Published in final edited form as: Nat Genet. 2022 Apr 11;54(4):481–491. doi: 10.1038/s41588-022-01044-9

Fig.3 ∣. BRD2 interplays with Cohesin to safeguard active compartments.

Fig.3 ∣

(a) Histogram of eigenvector values from the Pearson’s correlation matrix of single BRD2 or RAD21 depletion and dual RAD21/BRD2 depletion for 6 hours compared to untreated Control from Micro-C experiments. BRD2 depletion increases the switching of B to A compartments.

(b) Browser track view of the eigenvector values for compartmental scores in various perturbation conditions in chromosomes 11 (Chr11). The genomic regions containing B to A switches after BRD2 depletion (green line) are highlighted with black arrows.

(c) Live cell single molecule tracking (SMT) of BET proteins by stroboscopic imaging. The jump length fitting of BRD2 dynamics is best described by a three-state model: diffusive, slow (likely transient, non-specific collision) and bound (likely stably bound to cognate sites). The probability distribution function of jump length or single molecule displacement was fit over multiple camera integration time scales. The same three-state model applies to BRD3 or BRD4 (data not shown).

(d-e) The chromatin bound fraction (d) and diffusion coefficient D (e) of BRD2, BRD3 and BRD4 before and after 6 hours of RAD21 depletion were quantified from SMT experiments. The number of cells analyzed are n=17 and n=19 for control and RAD21 depletion for BRD2 SMT, n=17 and n=17 for control and RAD21 depletion for BRD3 SMT, and n=17 and n=19 for control and RAD21 depletion for BRD4 SMT.
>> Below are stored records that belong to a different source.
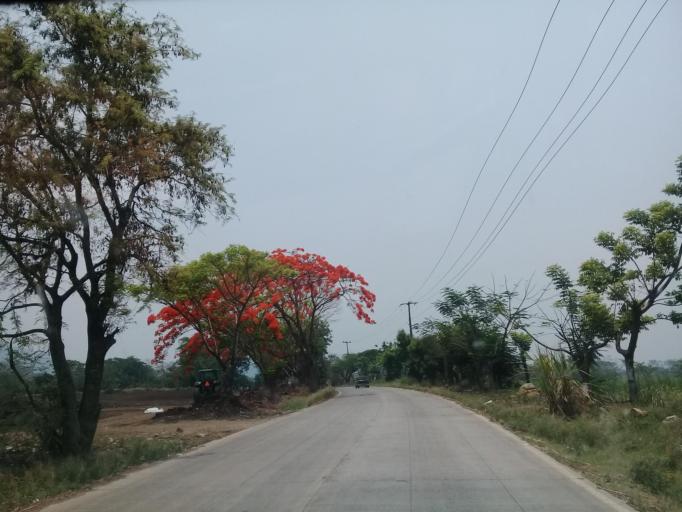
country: MX
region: Veracruz
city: Cosolapa
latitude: 18.5865
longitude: -96.7001
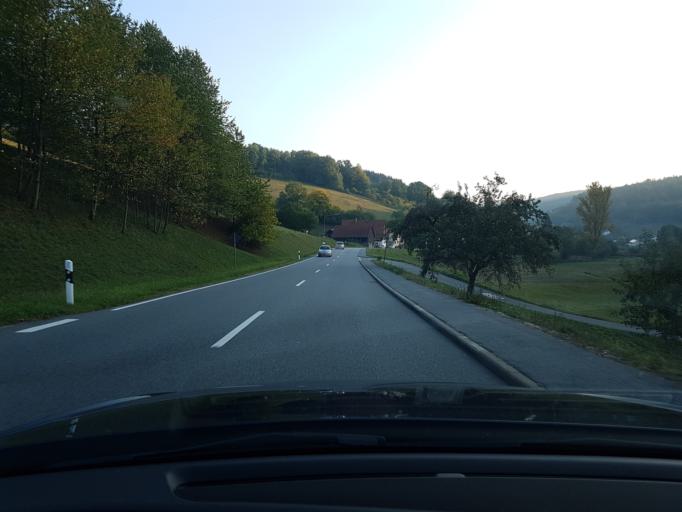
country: DE
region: Hesse
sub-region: Regierungsbezirk Darmstadt
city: Beerfelden
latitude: 49.5383
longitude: 8.9695
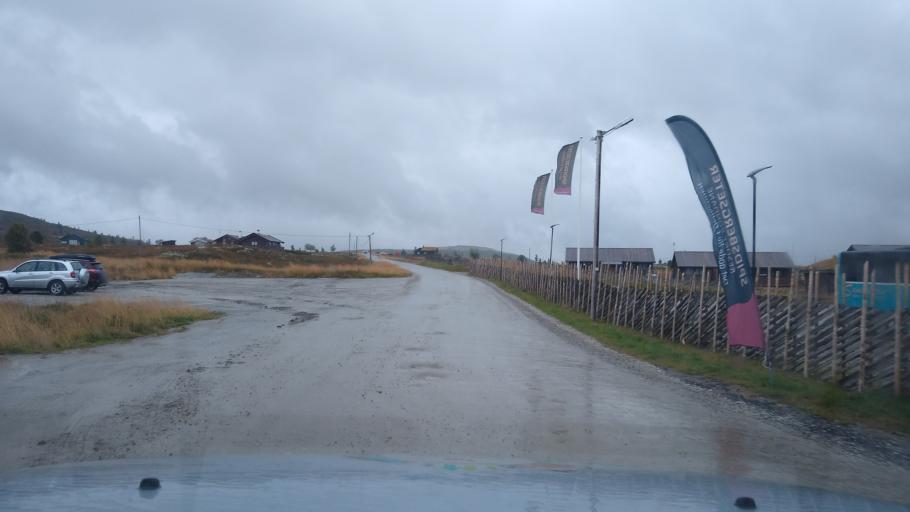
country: NO
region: Oppland
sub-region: Ringebu
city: Ringebu
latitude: 61.6720
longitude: 10.1036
(f) ChIP-seq analysis of BRD2, BRD3 and BRD4 after 6 hours Cohesin depletion. Shown are the enrichment profile (upper panel) and heatmap (lower panel) of each protein over its binding peaks.
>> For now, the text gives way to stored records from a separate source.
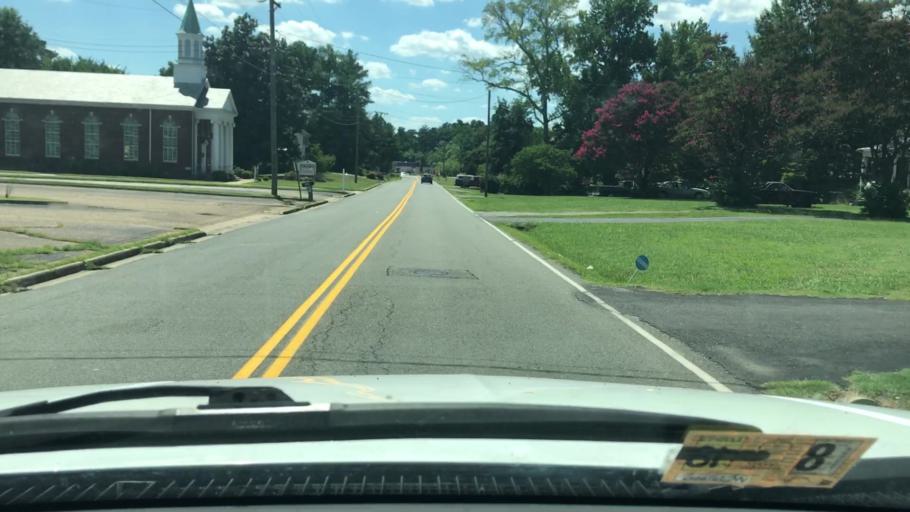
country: US
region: Virginia
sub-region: Henrico County
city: East Highland Park
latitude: 37.5702
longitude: -77.3973
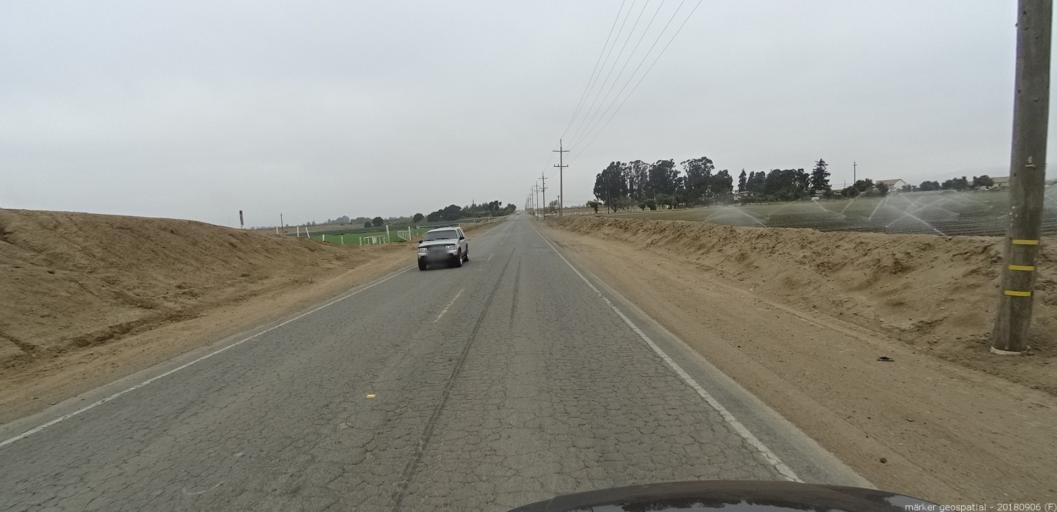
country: US
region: California
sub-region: Monterey County
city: Salinas
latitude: 36.6595
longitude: -121.5893
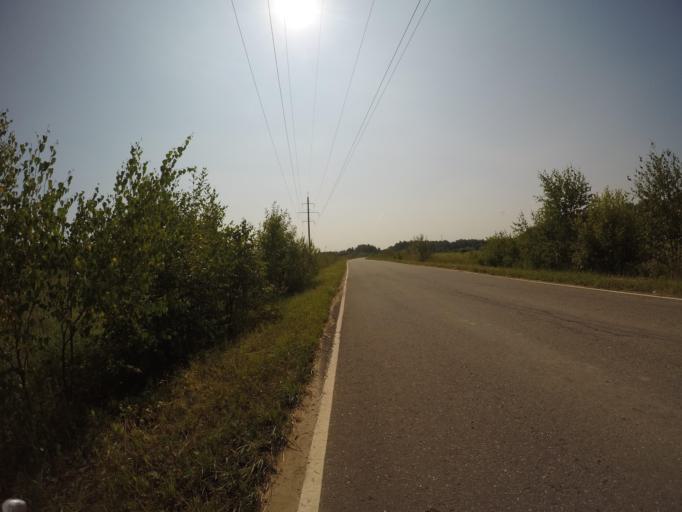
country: RU
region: Moskovskaya
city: Rechitsy
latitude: 55.6260
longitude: 38.5205
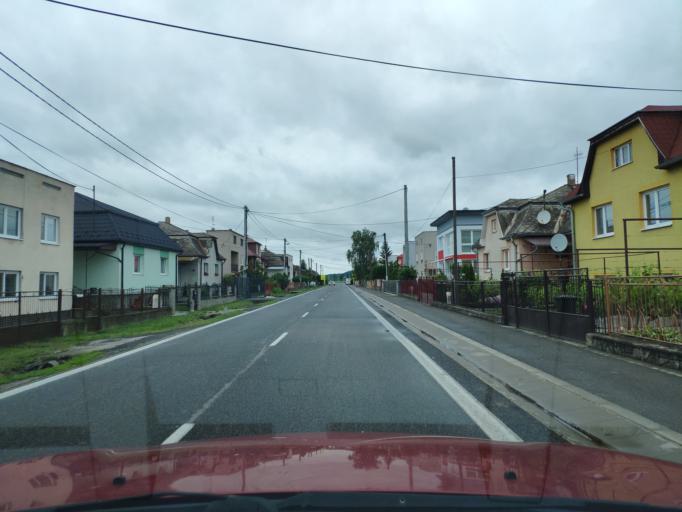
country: HU
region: Borsod-Abauj-Zemplen
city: Satoraljaujhely
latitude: 48.4091
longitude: 21.6681
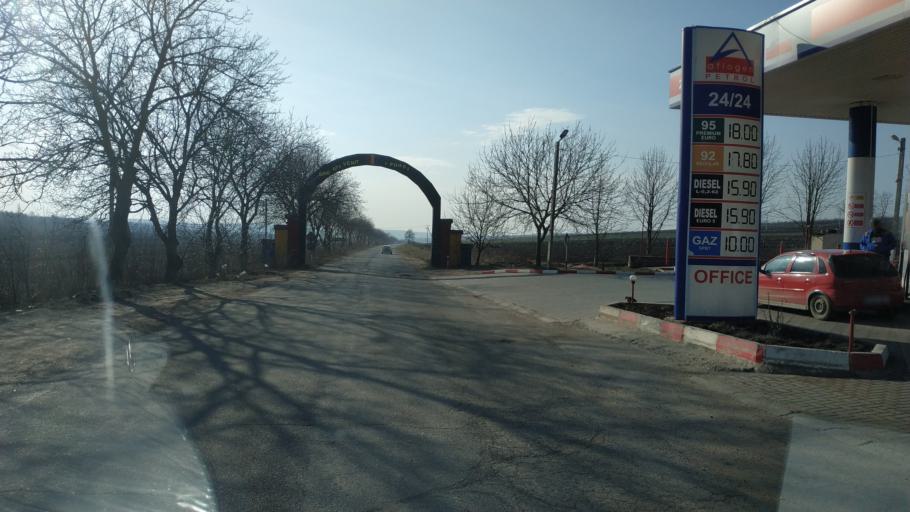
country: MD
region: Chisinau
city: Singera
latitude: 46.8560
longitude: 29.0210
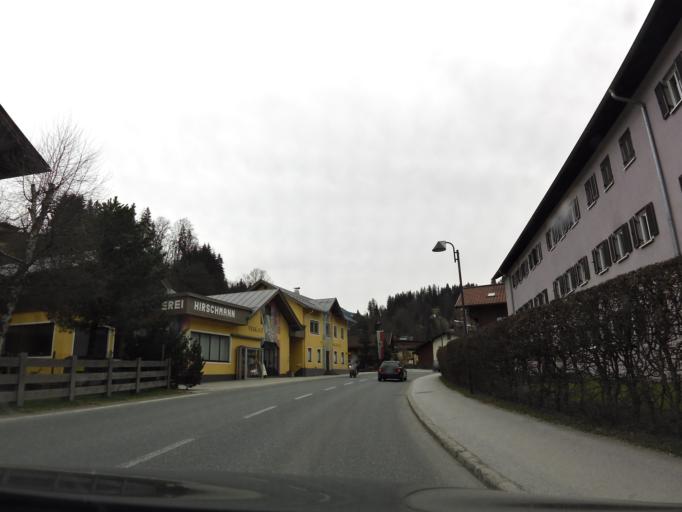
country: AT
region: Tyrol
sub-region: Politischer Bezirk Kitzbuhel
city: Hopfgarten im Brixental
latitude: 47.4408
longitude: 12.1641
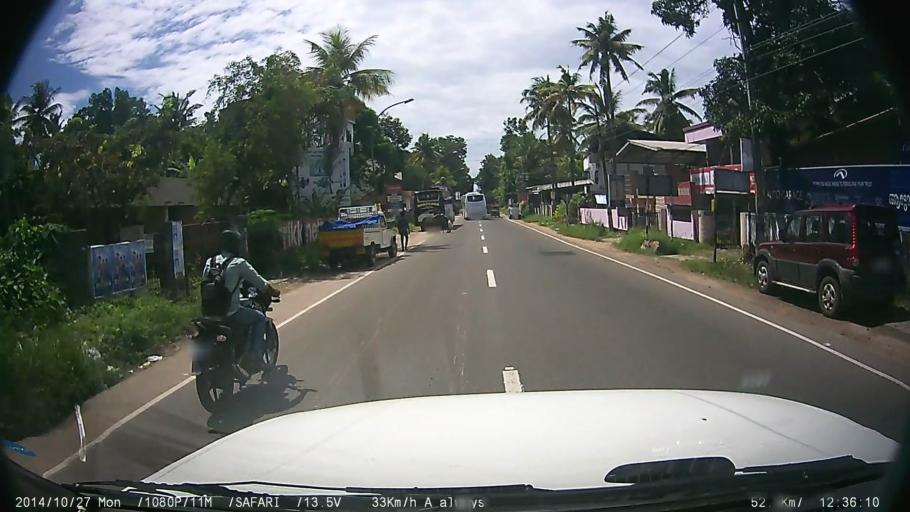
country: IN
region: Kerala
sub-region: Kottayam
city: Changanacheri
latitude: 9.4381
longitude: 76.5438
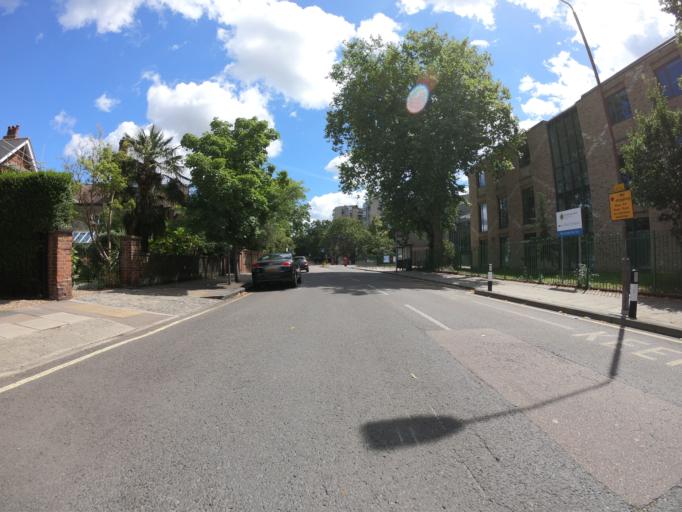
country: GB
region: England
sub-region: Greater London
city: Blackheath
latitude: 51.4794
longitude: 0.0097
(g) A violin plot showing the log2 fold change of BRD2 CUT&Tag and BRD2/3/4 ChIP-seq intensity at corresponding peaks. Both BRD2 CUT&Tag and BRD2 ChIP-seq show preferential increase at BRD2 ChIP-seq peak regions compared to BRD3/BRD4.
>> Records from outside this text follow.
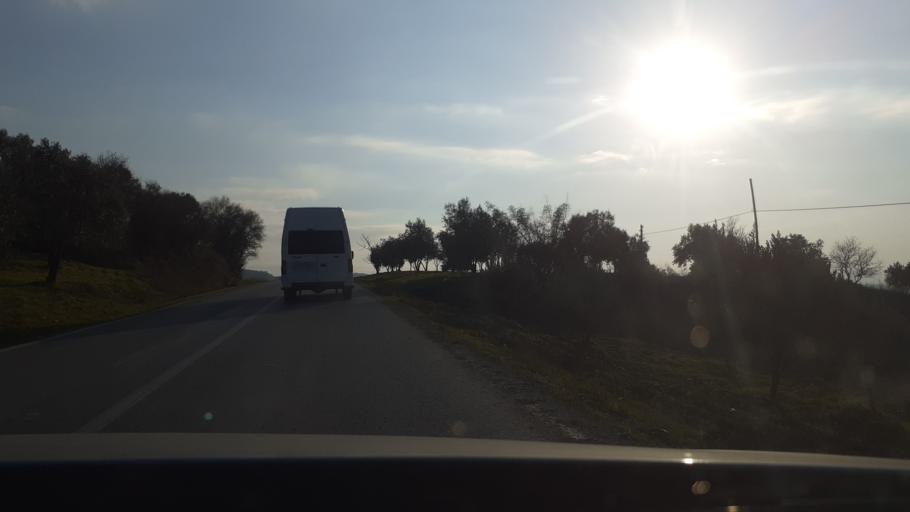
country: TR
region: Hatay
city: Oymakli
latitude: 36.1211
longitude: 36.3057
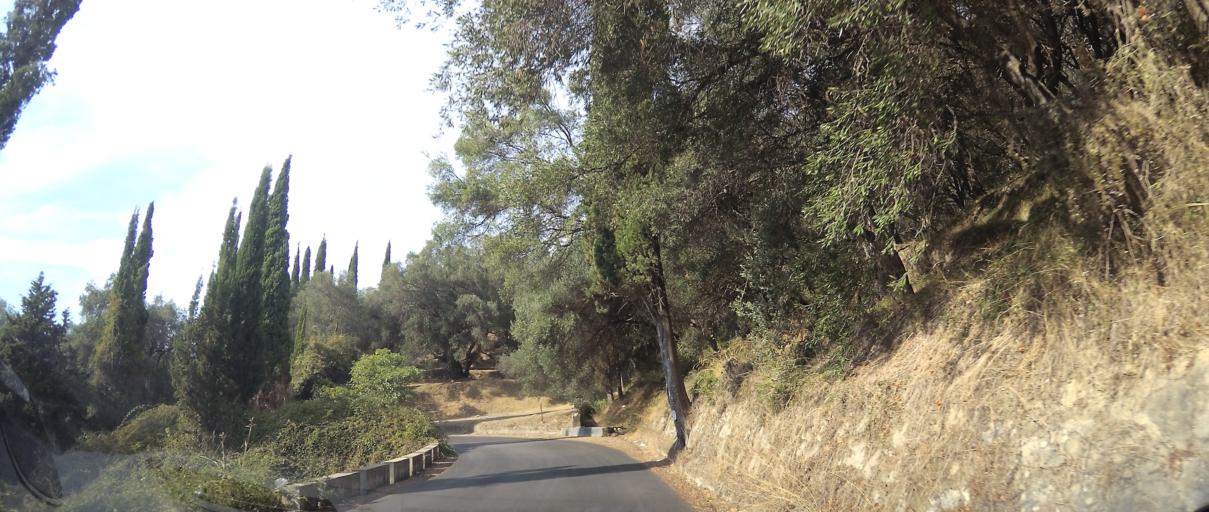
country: GR
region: Ionian Islands
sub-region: Nomos Kerkyras
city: Kynopiastes
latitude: 39.5470
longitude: 19.8681
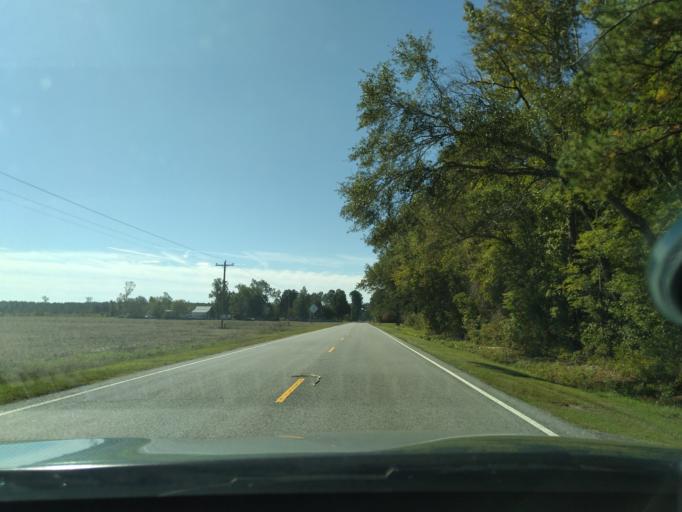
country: US
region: North Carolina
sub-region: Beaufort County
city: Belhaven
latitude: 35.6623
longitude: -76.7917
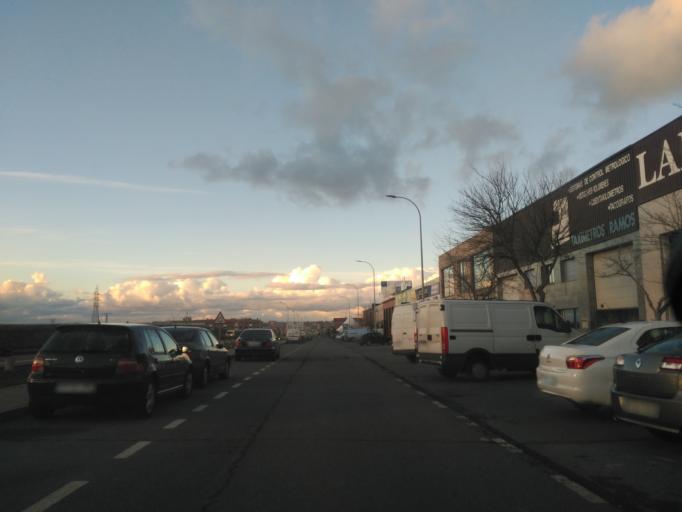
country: ES
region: Castille and Leon
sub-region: Provincia de Salamanca
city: Carbajosa de la Sagrada
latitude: 40.9380
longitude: -5.6682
(h) Putative model of B to A compartmental switch after removing BRD2. The active A compartment is colored in pink whereas the inactive B compartment in cyan. BRD2 molecules bind to the active A compartment enriched with CTCF and acetylated nucleosomes. BRD2 depletion weakens the boundary resulting in more Cohesin translocation into the neighboring inactive segments and more A/B mixing.

(i) Putative model showing the enhanced chromatin binding of BRD2 associated with an increased spatial clustering of ACDs upon Cohesin loss. For simplicity, two small segments containing acetylated nucleosomes are shown.

The non-parametric Mann-Whitney U test was used for statistical testing. **, p < 0.01; n.s., not significant.